Our task this week was to get in touch with an expert regarding our problem and solution. As a reminder, the problem we wanted to solve was:
How can we better convey information from a target language in hopes of modulating the tension between translation and interpretation?
The solution we decided to pursue after our peers’ feedback was a speech translator that incorporates prosodic elements of speech (i.e: rhythm, loudness, stress, speed, pitch, and intonation) in order to clarify communication.
We were interested in reaching out to Dr. Duane Watson, a professor of psychology and human development at Vanderbilt University, because his work mainly focuses on how gesture, pitch, rhythm, and emphasis in speech is used in communication.
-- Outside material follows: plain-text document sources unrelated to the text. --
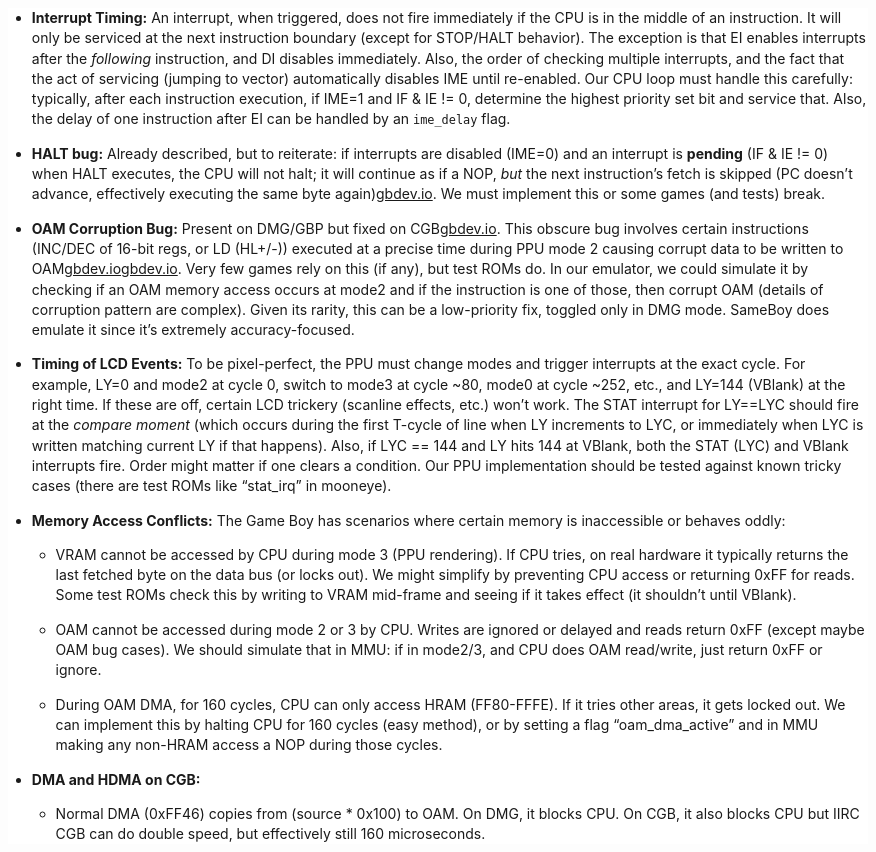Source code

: - **Interrupt Timing:** An interrupt, when triggered, does not fire immediately if the CPU is in the middle of an instruction. It will only be serviced at the next instruction boundary (except for STOP/HALT behavior). The exception is that EI enables interrupts after the *following* instruction, and DI disables immediately. Also, the order of checking multiple interrupts, and the fact that the act of servicing (jumping to vector) automatically disables IME until re-enabled. Our CPU loop must handle this carefully: typically, after each instruction execution, if IME=1 and IF & IE != 0, determine the highest priority set bit and service that. Also, the delay of one instruction after EI can be handled by an `ime_delay` flag.

- **HALT bug:** Already described, but to reiterate: if interrupts are disabled (IME=0) and an interrupt is **pending** (IF & IE != 0) when HALT executes, the CPU will not halt; it will continue as if a NOP, *but* the next instruction’s fetch is skipped (PC doesn’t advance, effectively executing the same byte again)[gbdev.io](https://gbdev.io/pandocs/halt.html#:~:text=When%20a%20,fails%20to%20be%20normally%20incremented). We must implement this or some games (and tests) break.

- **OAM Corruption Bug:** Present on DMG/GBP but fixed on CGB[gbdev.io](https://gbdev.io/pandocs/OAM_Corruption_Bug.html#:~:text=Objects%200%20and%201%20,not%20affected%20by%20this%20bug). This obscure bug involves certain instructions (INC/DEC of 16-bit regs, or LD (HL+/-)) executed at a precise time during PPU mode 2 causing corrupt data to be written to OAM[gbdev.io](https://gbdev.io/pandocs/OAM_Corruption_Bug.html#:~:text=There%20is%20a%20flaw%20in,PPU%20is%20in%20mode%202)[gbdev.io](https://gbdev.io/pandocs/OAM_Corruption_Bug.html#:~:text=,or%20write%20is%20not%20asserted). Very few games rely on this (if any), but test ROMs do. In our emulator, we could simulate it by checking if an OAM memory access occurs at mode2 and if the instruction is one of those, then corrupt OAM (details of corruption pattern are complex). Given its rarity, this can be a low-priority fix, toggled only in DMG mode. SameBoy does emulate it since it’s extremely accuracy-focused.

- **Timing of LCD Events:** To be pixel-perfect, the PPU must change modes and trigger interrupts at the exact cycle. For example, LY=0 and mode2 at cycle 0, switch to mode3 at cycle ~80, mode0 at cycle ~252, etc., and LY=144 (VBlank) at the right time. If these are off, certain LCD trickery (scanline effects, etc.) won’t work. The STAT interrupt for LY==LYC should fire at the *compare moment* (which occurs during the first T-cycle of line when LY increments to LYC, or immediately when LYC is written matching current LY if that happens). Also, if LYC == 144 and LY hits 144 at VBlank, both the STAT (LYC) and VBlank interrupts fire. Order might matter if one clears a condition. Our PPU implementation should be tested against known tricky cases (there are test ROMs like “stat_irq” in mooneye).

- **Memory Access Conflicts:** The Game Boy has scenarios where certain memory is inaccessible or behaves oddly:
  
  - VRAM cannot be accessed by CPU during mode 3 (PPU rendering). If CPU tries, on real hardware it typically returns the last fetched byte on the data bus (or locks out). We might simplify by preventing CPU access or returning 0xFF for reads. Some test ROMs check this by writing to VRAM mid-frame and seeing if it takes effect (it shouldn’t until VBlank).
  
  - OAM cannot be accessed during mode 2 or 3 by CPU. Writes are ignored or delayed and reads return 0xFF (except maybe OAM bug cases). We should simulate that in MMU: if in mode2/3, and CPU does OAM read/write, just return 0xFF or ignore.
  
  - During OAM DMA, for 160 cycles, CPU can only access HRAM (FF80-FFFE). If it tries other areas, it gets locked out. We can implement this by halting CPU for 160 cycles (easy method), or by setting a flag “oam_dma_active” and in MMU making any non-HRAM access a NOP during those cycles.

- **DMA and HDMA on CGB:**
  
  - Normal DMA (0xFF46) copies from (source * 0x100) to OAM. On DMG, it blocks CPU. On CGB, it also blocks CPU but IIRC CGB can do double speed, but effectively still 160 microseconds.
We were able to connect via email, in which he expressed an interest in our project and even asked us to send him a follow up email with our questions! Unfortunately, he was not able to respond to our questions before the deadline to submit this post since his own graduate students were entering a similar revision stage for their own semester projects. However, we ideated on potential problems with our idea, and came up with the following four:
- Difficulty in recording prosody (like making the computer understand it): Research from the MIT Technology Review shed some light on why many computers have difficulty in recognizing prosody in speech. For the most part, many computer scientists focused on having the computer recognize words before even thinking about conveying emotional intent. Word recognition is much easier for computers to do as opposed to extracting meaning from basic components of sound waves that describe prosodic elements of speech such as, timing of duration between words and sentences, change in pitch within words and sentences, and amplitude changes that indicate emphasis. Moreover, words are often a linear series of phonetic events as opposed to prosodic features that occur across words and sentences. Another hindrance is when different kinds of prosodic patterns overlap with one another.
- Lack of data on how prosody “translates” from one language to another: Prosody research is most often facilitated by labeled data due to its reliance on machine learning. Data labelling refers to the process of identifying any type of raw data and adding meaningful and informative labels to provide context for the machine learning model to learn from. The main issue is that labeling data is quite expensive, limiting its availability.
- Applicable Technology: Although there is research explaining the importance of prosody analysis, the adoption of prosodic analysis technologies has faced some challenges due to the high prices and limited availability. In other words, many of the prosodic analysis technologies are effective in extracting acoustic features, such as OpenSmile or AuToBI, they are not yet compatible with multiple programming languages.
- Domain issues (value of prosody in speech recognition): Due to the lack of experimental technologies regarding prosody, it is difficult to determine the reliability of translations that are produced during challenging acoustic conditions, such as noisy environments. Furthermore, the prospect of incorporating prosodic features into translators seems like a bit of a leap from the current capabilities of translators. That is, translators cannot fully recognize or transcribe speech into punctuated text.
Rosenberg, A. (2018). Speech, Prosody, and Machines: Nine Challenges for Prosody Research. 9th International Conference on Speech Prosody 2018. doi:10.21437/speechprosody.2018-159
Talbot, D. (2020, April 02). Prosody. Retrieved from https://www.technologyreview.com/2002/07/01/40873/prosody/